Micromanía vuelve: cartografía sentimental de un país llamado videojuego
Hubo una España que cabía en una revista desplegada sobre la mesa del salón, que olía a tinta fresca y a promesa de fin de semana. Micromanía no fue solo una publicación: fue un territorio. Un país de ilusiones al que se accedía con monedas justas, los dedos manchados de grapa y una paciencia infinita para leer, releer y memorizar cada página como quien aprende geografía sagrada. Que hoy anuncie su regreso no es una simple noticia editorial; es la reaparición de un recuerdo colectivo que creíamos enterrado bajo capas de píxeles y pantallas sin peso.
Hace dos años asistimos a su cierre como se asiste a la demolición de un cine de barrio: con resignación, pero también con la certeza íntima de que algo irrepetible se perdía. Hoy, gracias al empeño de José Luis Sanz —artífice también de la resurrección de Microhobby— Micromanía regresa, esta vez dedicada al universo retro. No como una copia de sí misma, sino como una evocación consciente, respetuosa con el tiempo y con aquellos lectores que aprendieron a soñar en sus páginas.

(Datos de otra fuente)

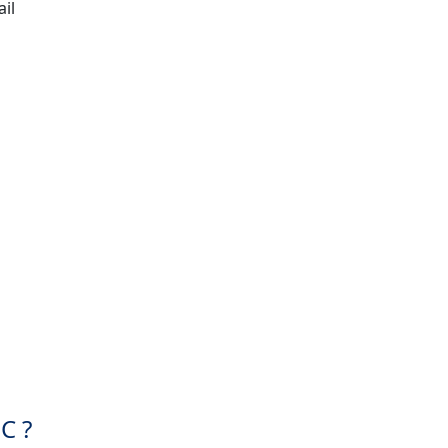
ail
C ?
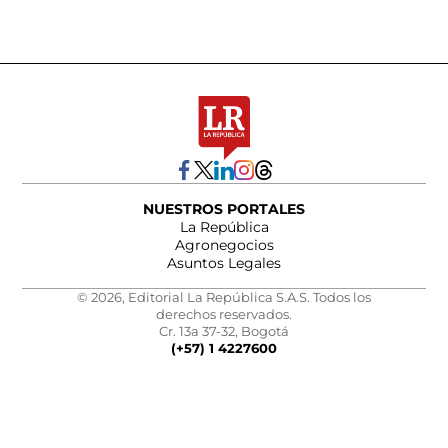
NUESTROS PORTALES
La República
Agronegocios
Asuntos Legales
© 2026, Editorial La República S.A.S. Todos los
derechos reservados.
Cr. 13a 37-32, Bogotá
(+57) 1 4227600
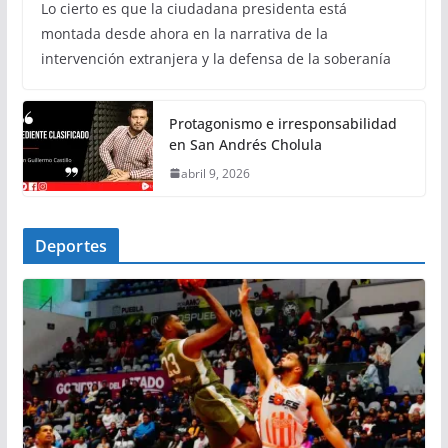
Lo cierto es que la ciudadana presidenta está
montada desde ahora en la narrativa de la
intervención extranjera y la defensa de la soberanía
Protagonismo e irresponsabilidad
en San Andrés Cholula
abril 9, 2026
Deportes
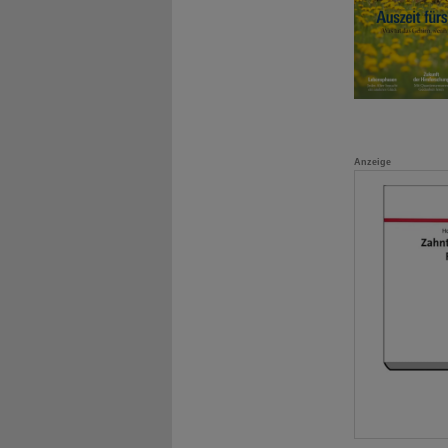
Anzeige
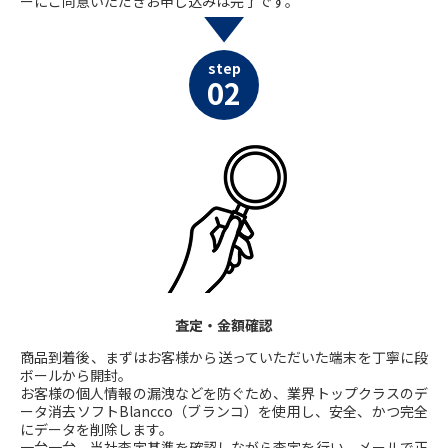
ーにご同意いただきお申し込みは完了です。
step
02
査定・金額確認
商品到着後、まずはお客様から送っていただいた端末を丁寧に段
ボールから開封。
お客様の個人情報の漏洩などを防ぐため、業界トップクラスのデ
ータ消去ソフトBlancco（ブランコ）を使用し、安全、かつ完全
にデータを削除します。
一台一台、当社査定基準を確認しながら査定を行い、メールで正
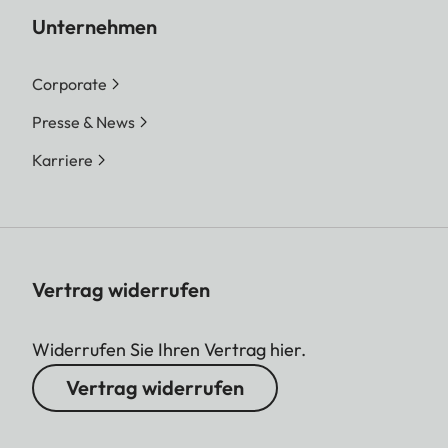
Unternehmen
Corporate
Presse & News
Karriere
Vertrag widerrufen
Widerrufen Sie Ihren Vertrag hier.
Vertrag widerrufen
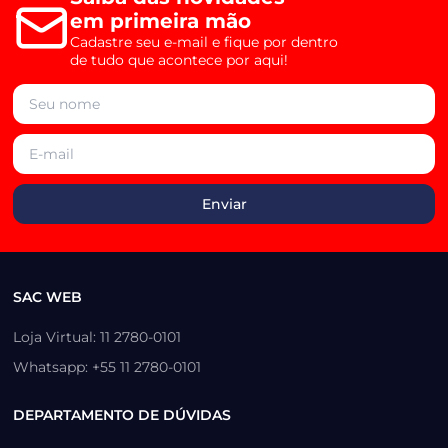
em primeira mão
Cadastre seu e-mail e fique por dentro
de tudo que acontece por aqui!
SAC WEB
Loja Virtual: 11 2780-0101
Whatsapp: +55 11 2780-0101
DEPARTAMENTO DE DÚVIDAS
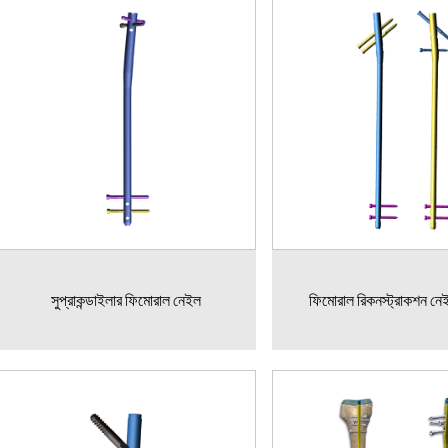
সুপ্রাকন্ডাইলার ফিমোরাল নেইল
ফিমোরাল রিকনস্ট্রাকশন নেই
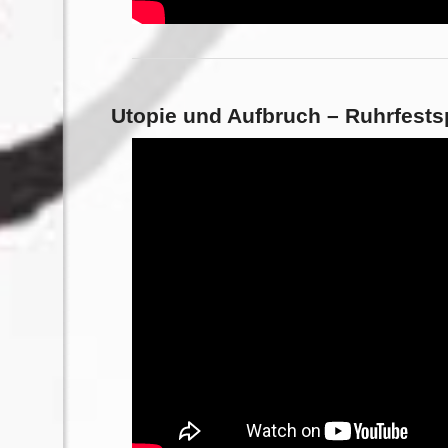
Utopie und Aufbruch – Ruhrfests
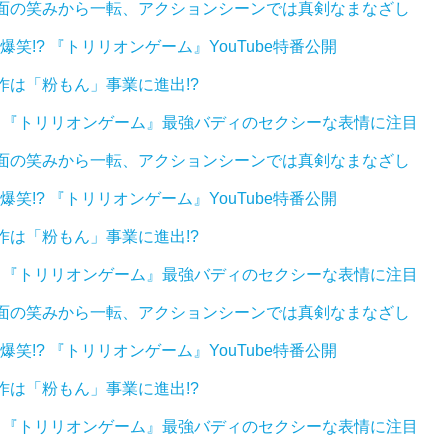
満面の笑みから一転、アクションシーンでは真剣なまなざし
笑!? 『トリリオンゲーム』YouTube特番公開
作は「粉もん」事業に進出!?
…！『トリリオンゲーム』最強バディのセクシーな表情に注目
満面の笑みから一転、アクションシーンでは真剣なまなざし
笑!? 『トリリオンゲーム』YouTube特番公開
作は「粉もん」事業に進出!?
…！『トリリオンゲーム』最強バディのセクシーな表情に注目
満面の笑みから一転、アクションシーンでは真剣なまなざし
笑!? 『トリリオンゲーム』YouTube特番公開
作は「粉もん」事業に進出!?
…！『トリリオンゲーム』最強バディのセクシーな表情に注目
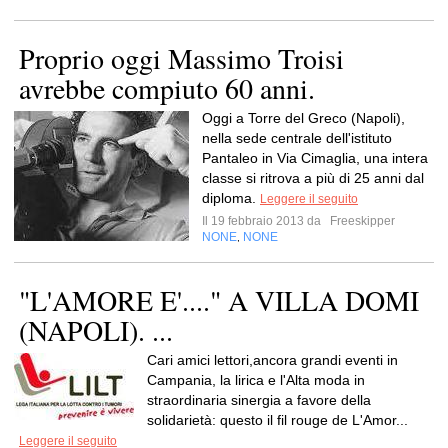
Proprio oggi Massimo Troisi
avrebbe compiuto 60 anni.
Oggi a Torre del Greco (Napoli),
nella sede centrale dell'istituto
Pantaleo in Via Cimaglia, una intera
classe si ritrova a più di 25 anni dal
diploma.
Leggere il seguito
Il 19 febbraio 2013 da
Freeskipper
NONE
NONE
,
"L'AMORE E'...." A VILLA DOMI
(NAPOLI). ...
Cari amici lettori,ancora grandi eventi in
Campania, la lirica e l'Alta moda in
straordinaria sinergia a favore della
solidarietà: questo il fil rouge de L'Amor...
Leggere il seguito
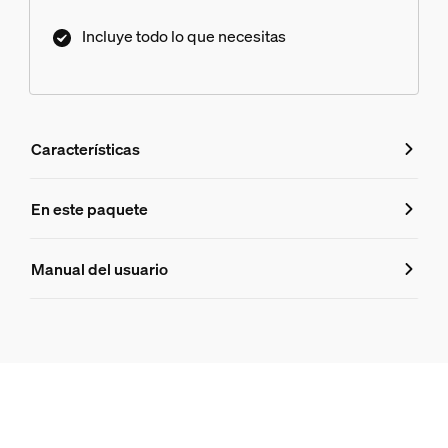
Incluye todo lo que necesitas
Características
Características
En este paquete
Número de producto (EAN/UPC)
Manual del usuario
8719514872585
Información del producto
Hue Fuente de alimentación de 2 puntos de techo Perifo
1
Hue Carril Perifo 1 m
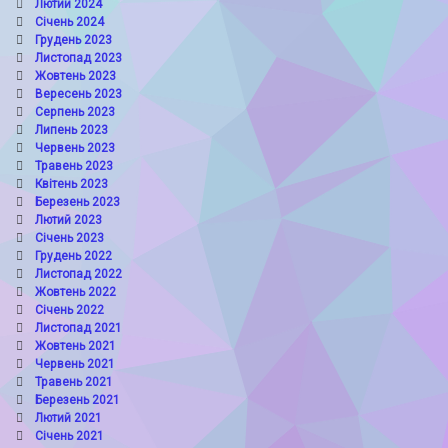
Лютий 2024
Січень 2024
Грудень 2023
Листопад 2023
Жовтень 2023
Вересень 2023
Серпень 2023
Липень 2023
Червень 2023
Травень 2023
Квітень 2023
Березень 2023
Лютий 2023
Січень 2023
Грудень 2022
Листопад 2022
Жовтень 2022
Січень 2022
Листопад 2021
Жовтень 2021
Червень 2021
Травень 2021
Березень 2021
Лютий 2021
Січень 2021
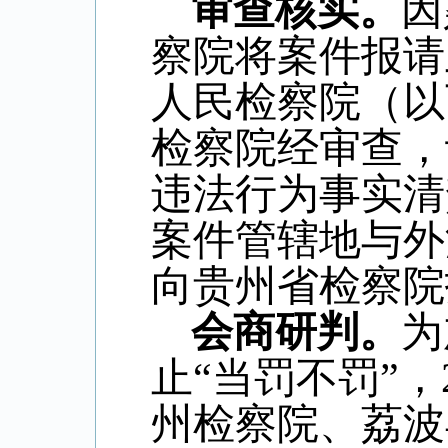
审查核实。
因
察院将案件报请
人民检察院（以
检察院经审查，
违法行为事实清
案件管辖地与外
向贵州省检察院
会商研判。
为
止“当罚不罚”，
州检察院、荔波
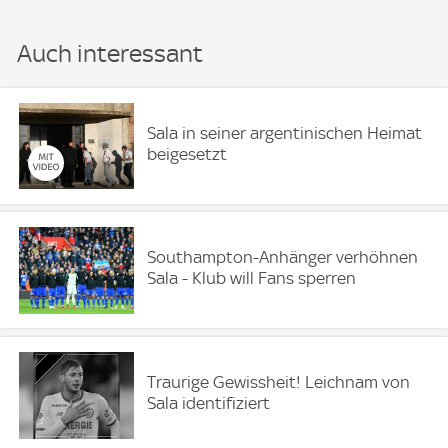
Auch interessant
Sala in seiner argentinischen Heimat
beigesetzt
Southampton-Anhänger verhöhnen
Sala - Klub will Fans sperren
Traurige Gewissheit! Leichnam von
Sala identifiziert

Para muchos españoles, Micromanía fue el primer contacto con un videojuego entendido como cultura. Sus páginas estaban llenas de color, de capturas vibrantes, de ilustraciones que parecían ventanas a otros mundos. Su tamaño, casi desmesurado, convertía cada número en un objeto ritual: había que abrirlo con cuidado, desplegarlo por completo, dejar que ocupara espacio físico, como si reclamara su derecho a existir. La textura del papel, ese tacto inconfundible entre rugoso y satinado, formaba parte de la experiencia tanto como los textos o las imágenes.
Aquella Micromanía no informaba: educaba el deseo. Nos enseñó que el videojuego podía tener humor, aventura, melancolía y épica. Que Monkey Island no era solo un juego, sino un tono vital. Que Larry era una transgresión traviesa. Que el PC, el Amiga o el Atari ST representaban una puerta hacia algo más complejo, más adulto, más narrativo. No era solo tecnología: era lenguaje en construcción.

El nuevo enfoque del relanzamiento —centrado en los 16 bits— no es casual. Es ahí donde el videojuego comenzó a dejar atrás la infancia para entrar en una suerte de adolescencia creativa. Mientras Microhobby custodiará con justicia el legado de los 8 bits, Micromanía asumirá ese otro tramo del camino, el de los mundos más amplios, las historias más largas y la imaginación menos contenida.
El mockup presentado, aunque provisional, ya apunta a una decisión cargada de simbolismo: recuperar el formato sábana. Un gesto que no apela solo al diseño, sino a la memoria corporal del lector. Ese acto de extender la revista como un mapa, como una invitación a perderse. En una era dominada por lo inmediato y lo desechable, optar por el exceso de papel es reivindicar la pausa, la contemplación y el cariño por el objeto.
Micromanía regresa, sí, pero lo que vuelve con ella es algo más frágil y precioso: la sensación de que hubo un tiempo en el que el videojuego era un país por descubrir, sin cartografías previas, donde cada página era una frontera nueva. Un país hecho de píxeles grandes, colores imposibles y sueños tecnológicos. Un país noble, ingenuo y audaz. Un país que hoy, por fin, vuelve a abrir sus puertas.